Pandemi tersebut tidak akan berdampak pada pajak bea dan cukai di Kawasan Industri Tembakau Perintis Madura

TRIBUNNEWS.COM, Pamekasan-Pandemi Covid-19 tampaknya tak menghalangi Bea Cukai Madura menggelar rapat terbatas dengan empat pemerintah kabupaten di Madura untuk melepas Kawasan Industri Hasil Tembakau (KIHT), Rabu (17/6). / 2020) Di lobi Kantor Bea Cukai Madura di Madura.

Tentunya kegiatan tersebut dilakukan dengan menyesuaikan kesepakatan kesehatan yang telah ditetapkan oleh pemerintah.

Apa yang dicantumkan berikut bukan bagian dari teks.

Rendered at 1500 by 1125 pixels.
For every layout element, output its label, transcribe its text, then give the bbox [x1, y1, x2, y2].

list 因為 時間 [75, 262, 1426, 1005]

“Terima kasih atas pertemuan ini. Kita mulai dari empat pemerintah daerah Madura membuat konsep KIHT di Madura. Langkahnya harus dipercepat karena akan membantu banyak pelaku industri kecil dan menengah (IKM). Pembangunan, Pemkab Pamekasan, Sumenep, Sampang, dan Bangkalan semuanya menyambut positif.Madura juga berharap merelokasi bagian kepatuhan internal Madura dan ketua dewan adat, Rahmanta Saleh, yang memimpin rapat. ) Said: “Ini adalah pembahasan tentang konsep KIHT yang diumumkan oleh pihak bea cukai. ——Menurut Rahamanta, wilayah Madura sangat strategis dan berpotensi menjadi wilayah potensial industri tembakau Madura. Kegiatan koperasi yang menggunakan Dana Cukai Tembakau (DBHCHT) terkendala pandemi Covid-19.

Penyebaran pajak konsumsi dan pemberantasan rokok ilegal (seperti bentuk penyaluran DBHCHT) akan terus berlanjut. Ia menegaskan: “Kegiatan ini akan selalu dilakukan dan tidak akan kendor akibat pandemi corona.”

Ia menambahkan Pihaknya juga menekankan pentingnya peran pemerintah daerah dalam mengaktifkan hak kekayaan intelektual. HT Madura. Pelopor KIHT dapat menggunakan DBHCHT yang dikelola oleh pemerintah daerah.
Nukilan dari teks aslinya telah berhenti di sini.